We love these types of deals. We make offers on parks without looking at them in person; we base our P&S agreement based on the income the seller reports.
That being said, our purchase and sale agreement protects us very well. We could opt out of it anytime without consequence. Once we’re under contract, we scrutinize the reported income. In most cases, like you have noticed, the income disclosed by the seller can often be way off.
What we ask for is 3 years of tax returns, 3 years of P&L’s, and all copies of leases. If they can’t produce 3 years of verifiable income, 2 is usually acceptable.
Of course, our due diligence checklist is a lot longer than this but this is a good start. Once these have been verified, we usually have 2 choices.
1- Go ahead with the purchase because the income matches what the seller had originally disclosed (rare)
2- Renegotiate. That’s where it get’s really fun!

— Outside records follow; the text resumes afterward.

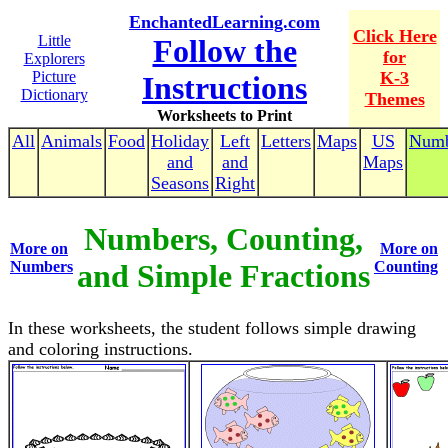
EnchantedLearning.com
Click Here
Little
Follow the
for
Explorers
Picture
K-3
Instructions
Dictionary
Themes
Worksheets to Print
All
Animals
Food
Holiday
Left
Letters
Maps
US
Numb
and
and
Maps
Seasons
Right
Numbers, Counting,
More on
More on
Numbers
and Simple Fractions
Counting
In these worksheets, the student follows simple drawing
and coloring instructions.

We renegociate the pruchase price based on the actual NOI. At the end of the day… that’s what we are buying - income.
Also, as you have noticed, non professional park managers have a hard time, amongst other things, making clear P&L reports. Therefore, during dd, make sure to call at least 3 professional management companies to see if they’d be willing to take on your park’s management after closing. We always bring in professional management that assists the on-site manager. Professionals make your life a lot easier. Especially as you grow. Ask me how I know. Haha
Hope this helps. Best of luck with your future endeavors.